DENR: Baguio council can impose moratorium on tree cutting
BAGUIO CITY–The city government has the power to impose a moratorium on tree-cutting activities, especially when pine trees are displaced by building constructions, according to a Department of Environment and Natural Resources (DENR) official.
Ralph Pablo, DENR director in Cordillera, on Monday said an ordinance could suspend these activities for a year as Mayor Benjamin Magalong had proposed to Malacañang so he could undertake Baguio’s redevelopment.
Pablo was invited to the city council on Monday to shed light on tree cutting permits his office issued in June which drew flak from local officials and residents.
He said some of the new permits were issued to private landowners whose projects were suspended by the Luzon lockdown.
But cutting trees, even within private lands, interferes with a regreening project which Baguio intends to pursue now that some quarantine restrictions have eased in a transition to a “new normal,” Magalong said.
Last year, he asked Malacañang to grant Baguio a one-year moratorium on tree cutting and building constructions. But the DENR suggested that the city itself may enact the moratorium through an ordinance which national agencies would heed, Pablo said.
The ordinance on the moratorium would allow the government to review its land use laws, given a pattern of development projects moving into residential zones where Baguio’s remaining forests are located, lawyer Rhenan Diwas, the city environment officer, told the council.
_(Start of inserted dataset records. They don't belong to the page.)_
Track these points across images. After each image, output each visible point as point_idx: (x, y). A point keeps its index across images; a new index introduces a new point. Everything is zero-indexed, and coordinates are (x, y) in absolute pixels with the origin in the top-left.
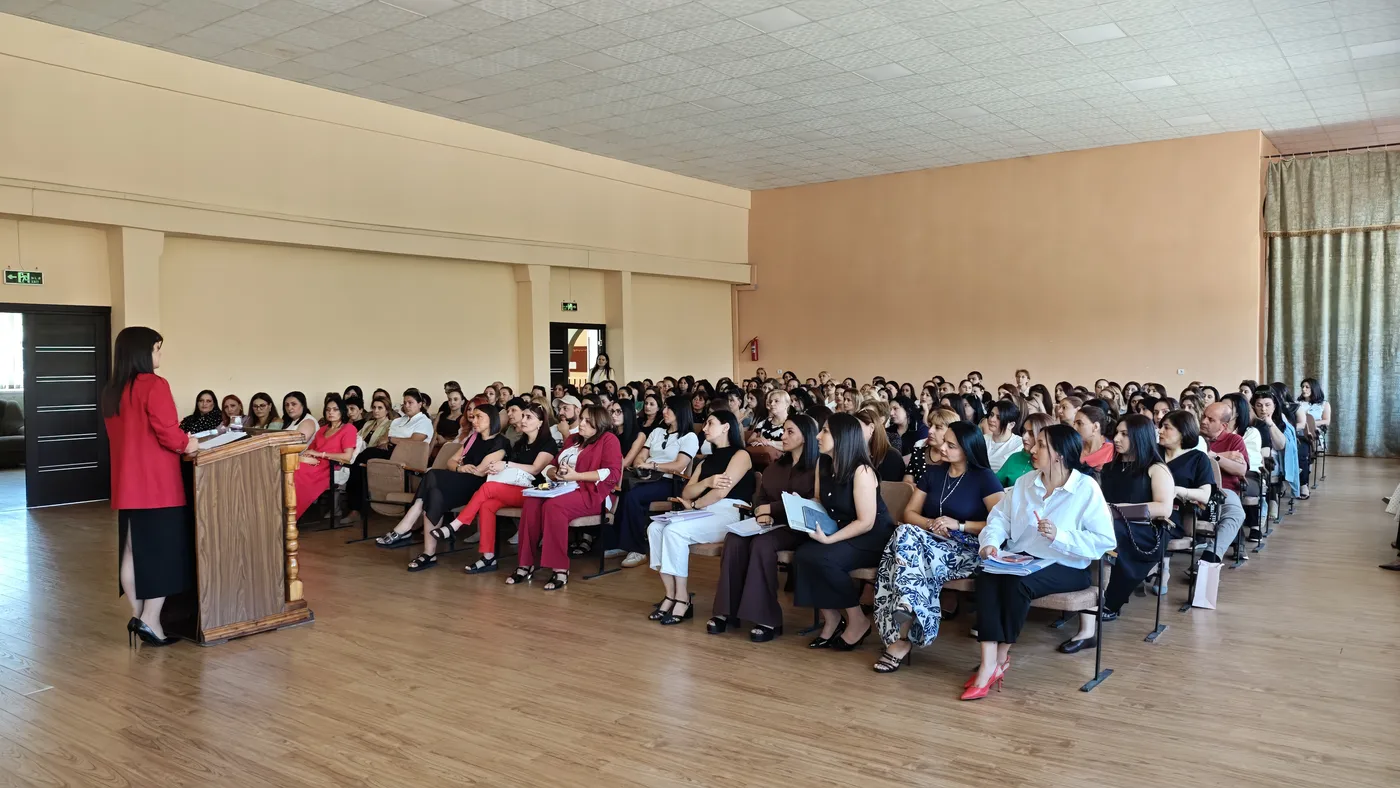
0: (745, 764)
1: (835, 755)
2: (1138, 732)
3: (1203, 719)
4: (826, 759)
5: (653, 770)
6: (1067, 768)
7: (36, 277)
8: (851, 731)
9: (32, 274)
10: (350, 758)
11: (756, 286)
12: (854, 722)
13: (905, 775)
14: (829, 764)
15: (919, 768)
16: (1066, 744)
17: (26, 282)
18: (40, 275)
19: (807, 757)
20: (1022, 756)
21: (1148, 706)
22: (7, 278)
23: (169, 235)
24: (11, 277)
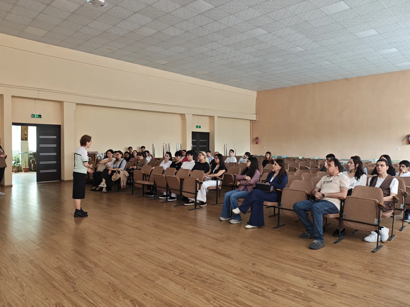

The moratorium would allow Magalong to study a provision in the Baguio environment code regarding safeguarded lands or areas with a significant environmental impact that the government must preserve, Diwas said.
“We cannot protect pine trees inside private properties unless the city exercises its power of eminent domain to buy back safeguarded properties,” Diwas said.
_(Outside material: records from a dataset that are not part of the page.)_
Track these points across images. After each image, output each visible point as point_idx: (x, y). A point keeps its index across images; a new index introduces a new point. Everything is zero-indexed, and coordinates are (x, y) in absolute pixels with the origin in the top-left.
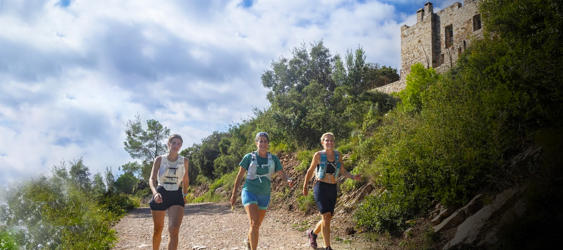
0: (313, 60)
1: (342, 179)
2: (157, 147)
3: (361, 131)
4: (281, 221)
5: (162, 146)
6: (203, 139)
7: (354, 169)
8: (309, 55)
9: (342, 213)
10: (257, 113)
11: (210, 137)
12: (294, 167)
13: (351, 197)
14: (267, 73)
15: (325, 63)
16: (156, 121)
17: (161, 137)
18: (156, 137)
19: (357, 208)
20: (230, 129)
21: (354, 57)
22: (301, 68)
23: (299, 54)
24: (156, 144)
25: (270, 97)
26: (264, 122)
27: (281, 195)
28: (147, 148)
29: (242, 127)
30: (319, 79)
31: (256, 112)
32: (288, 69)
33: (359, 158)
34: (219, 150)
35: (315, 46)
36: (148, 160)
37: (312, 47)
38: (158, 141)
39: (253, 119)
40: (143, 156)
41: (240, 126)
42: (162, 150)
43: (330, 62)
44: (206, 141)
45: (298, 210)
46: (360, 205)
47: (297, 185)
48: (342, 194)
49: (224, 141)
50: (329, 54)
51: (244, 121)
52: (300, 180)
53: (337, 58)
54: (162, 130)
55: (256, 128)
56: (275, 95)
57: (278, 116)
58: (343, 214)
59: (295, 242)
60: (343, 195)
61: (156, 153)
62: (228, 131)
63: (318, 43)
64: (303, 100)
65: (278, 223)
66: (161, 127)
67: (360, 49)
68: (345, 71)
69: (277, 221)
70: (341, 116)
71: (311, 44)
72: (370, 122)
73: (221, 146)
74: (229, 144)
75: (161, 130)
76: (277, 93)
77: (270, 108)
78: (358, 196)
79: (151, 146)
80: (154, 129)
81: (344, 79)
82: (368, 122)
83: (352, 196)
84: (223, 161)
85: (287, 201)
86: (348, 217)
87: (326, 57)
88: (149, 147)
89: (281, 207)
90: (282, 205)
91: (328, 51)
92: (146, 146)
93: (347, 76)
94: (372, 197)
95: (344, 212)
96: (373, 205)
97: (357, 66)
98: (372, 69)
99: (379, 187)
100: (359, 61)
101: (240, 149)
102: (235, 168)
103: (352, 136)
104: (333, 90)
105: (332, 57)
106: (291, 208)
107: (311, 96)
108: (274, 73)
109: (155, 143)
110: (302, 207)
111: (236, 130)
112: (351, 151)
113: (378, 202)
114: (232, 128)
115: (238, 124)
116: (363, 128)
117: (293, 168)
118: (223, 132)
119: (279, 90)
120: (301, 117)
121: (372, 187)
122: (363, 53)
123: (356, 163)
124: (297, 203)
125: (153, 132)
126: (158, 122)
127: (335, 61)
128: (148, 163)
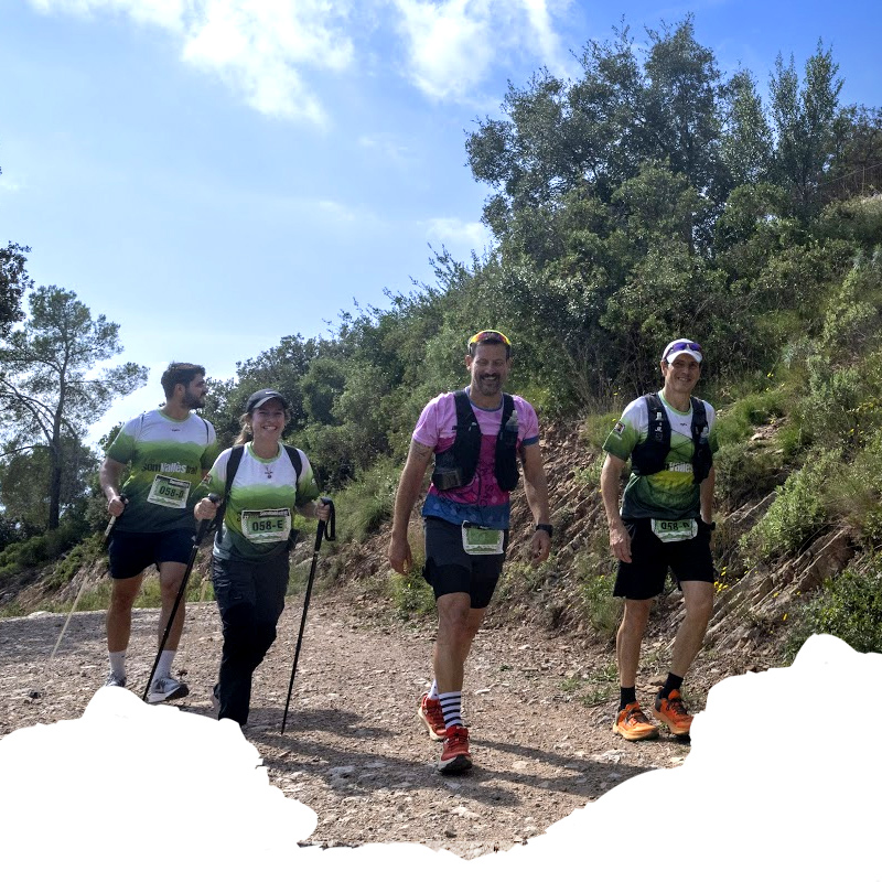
0: (655, 86)
1: (746, 514)
2: (65, 390)
3: (817, 345)
4: (520, 669)
5: (85, 386)
6: (244, 362)
7: (789, 480)
8: (643, 72)
9: (743, 639)
10: (447, 272)
11: (268, 358)
12: (575, 470)
13: (777, 581)
14: (487, 129)
15: (699, 101)
16: (67, 291)
17: (81, 352)
18: (62, 352)
19: (798, 622)
20: (345, 327)
21: (799, 83)
22: (611, 115)
23: (605, 66)
24: (62, 378)
25: (494, 214)
26: (471, 305)
27: (522, 572)
28: (25, 393)
29: (387, 321)
30: (676, 157)
31: (444, 269)
32: (564, 116)
33: (808, 441)
34: (300, 407)
35: (663, 41)
36: (25, 438)
37: (652, 44)
38: (68, 367)
39: (431, 292)
40: (9, 424)
41: (384, 319)
42: (83, 401)
43: (716, 98)
44: (252, 372)
45: (584, 628)
46: (809, 611)
47: (585, 535)
48: (746, 569)
49: (320, 371)
50: (711, 70)
51: (398, 301)
52: (593, 520)
53: (741, 84)
54: (89, 327)
55: (440, 328)
56: (515, 208)
57: (521, 286)
58: (745, 640)
59: (568, 744)
60: (748, 574)
61: (59, 412)
62: (337, 337)
63: (675, 28)
64: (614, 230)
65: (508, 673)
66: (84, 313)
67: (824, 54)
68: (766, 131)
69: (504, 668)
70: (747, 289)
71: (650, 32)
72: (851, 313)
73: (309, 389)
74: (339, 384)
75: (85, 325)
76: (519, 205)
77: (494, 256)
78: (802, 577)
79: (39, 385)
80: (56, 324)
81: (764, 160)
82: (844, 311)
83: (781, 575)
84: (312, 446)
85: (546, 595)
86: (765, 653)
87: (701, 78)
88: (34, 390)
89: (524, 617)
90: (526, 609)
91: (712, 59)
92: (22, 387)
93: (776, 147)
94: (850, 578)
95: (751, 637)
96: (852, 610)
97: (813, 116)
98: (865, 128)
99: (875, 545)
100: (819, 98)
101: (378, 404)
102: (358, 471)
103: (787, 360)
104: (723, 197)
105: (724, 81)
106: (558, 621)
107: (642, 218)
108: (514, 131)
109: (57, 373)
110: (597, 617)
111: (367, 330)
112: (780, 415)
113: (872, 598)
114: (351, 326)
115: (376, 311)
116: (826, 333)
117: (573, 475)
118: (318, 340)
119: (527, 192)
120: (604, 293)
121: (850, 544)
122: (832, 69)
123: (800, 458)
124: (581, 600)
125: (50, 333)
126: (75, 295)
127: (732, 93)
128: (26, 450)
An inventory ordered by Environment Secretary Roy Cimatu last year placed the total number of trees in the summer capital at 2.5 million. Less than 500,000 of these trees are Benguet pine.
Diwas said the city’s forest and green cover had been reduced to about a quarter of Baguio’s 5,750-hectare territory due to urban expansion.
In June, a condominium developer was allowed to cut 30 of 54 trees standing in the way of its building project. The developer applied for the permit to cut trees in 2018 but was told to suspend further cutting until the council resolves the issue.
DENR granted another developer a permit to cut more than 70 trees in its project site, Pablo said.
The agency also allowed the Philippine Military Academy to cut 53 trees from a tree plantation raised by cadets so it could put up a parking building, he said.
Road projects undertaken by the Department of Public Works and Highways were also given the go-signal to clear obstructions, including trees, Pablo said.